Yoholo-Micco is said to have made a speech to the Alabama Legislature in the then-state capital of Tuscaloosa in 1836, before expulsion and removal of the Creeks, but while "Yoholo-Micco's actual words are unknown...the colonial writers of history have painted the Creek leader as one who accepted Indigenous removal with an air of romantic resignation, going so far as to contrive his final words to whitewash the genocide that had taken place over three-hundred-plus years. Yoholo-Micco's apocryphal address—which has been reproduced in Alabama history books and grade school curriculum for decades—reads, in part: 'I come here, brothers, to see the great house of Alabama and the men who make laws and say farewell in brotherly kindness before I go to the far west, where my people are now going. In time gone by I have thought that the white men wanted to bring burden and ache of heart among my people in driving them from their homes and yoking them with laws they do not understand. But I have now become satisfied that they are not unfriendly toward us, but that they wish us well.'"

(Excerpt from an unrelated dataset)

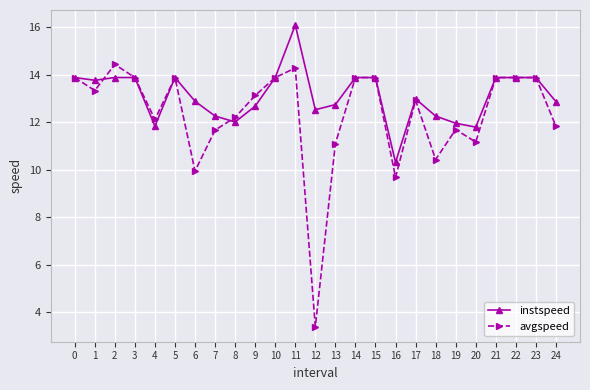

What is the difference between the maximum and minimum values in the instspeed series?

5.8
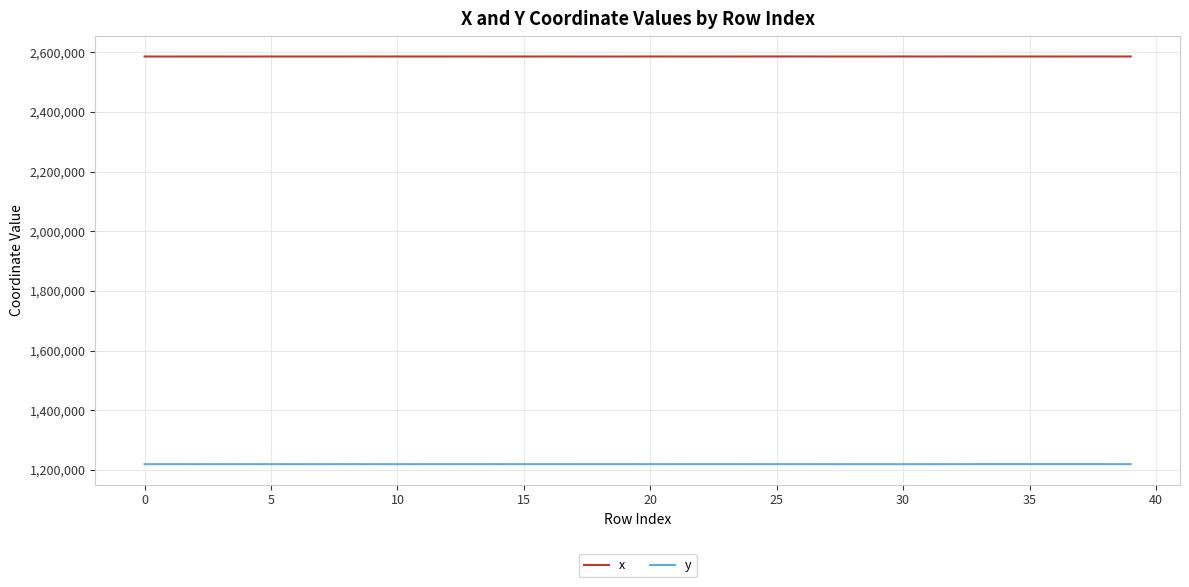

Rank the series by their average value, from highest to lowest.

x, y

== Removal and later life ==
After the wars and the negotiations were over, wrote an Indian agent in 1838, he "consented to remove to Arkansas, and fell a victim to the fatigues attending the emigration, in his fiftieth year, while on his way to the land of promise." According to Alabama historian Thomas M. Owen, Yoholo-Micco died in 1838, which is the same year the Indian Tribes of America biography about him was published.

Yoholo-Micco probably migrated with the "Fifth Voluntary Emigrating Party," or "fifth detachment" of Muscogee, who traveled to the west in 1836. He was still alive in September 1836 when he was mentioned in a letter to Thomas S. Jesup. The Muscogee who survived expulsion, having crossed through what is now the U.S. state of Arkansas, arrived at Fort Gibson in the Indian Territory between November 1836 and January 1837.

== Family ==
He was a nephew of Ote Emathla (Jumper), "a former Red Stick who escaped to Florida in 1814 and had become an important Seminole headman" and thus a cousin of John Jumper. He had sons and a daughter called Lotti Yoholo, who "married a chief of the Eufalo town, and, following the example of her father, gave her children liberal educations." His son Mistippee
is plate 4 in the folio 9 of History of the Indian Tribes of North America, immediately following the profile and portrait of his father.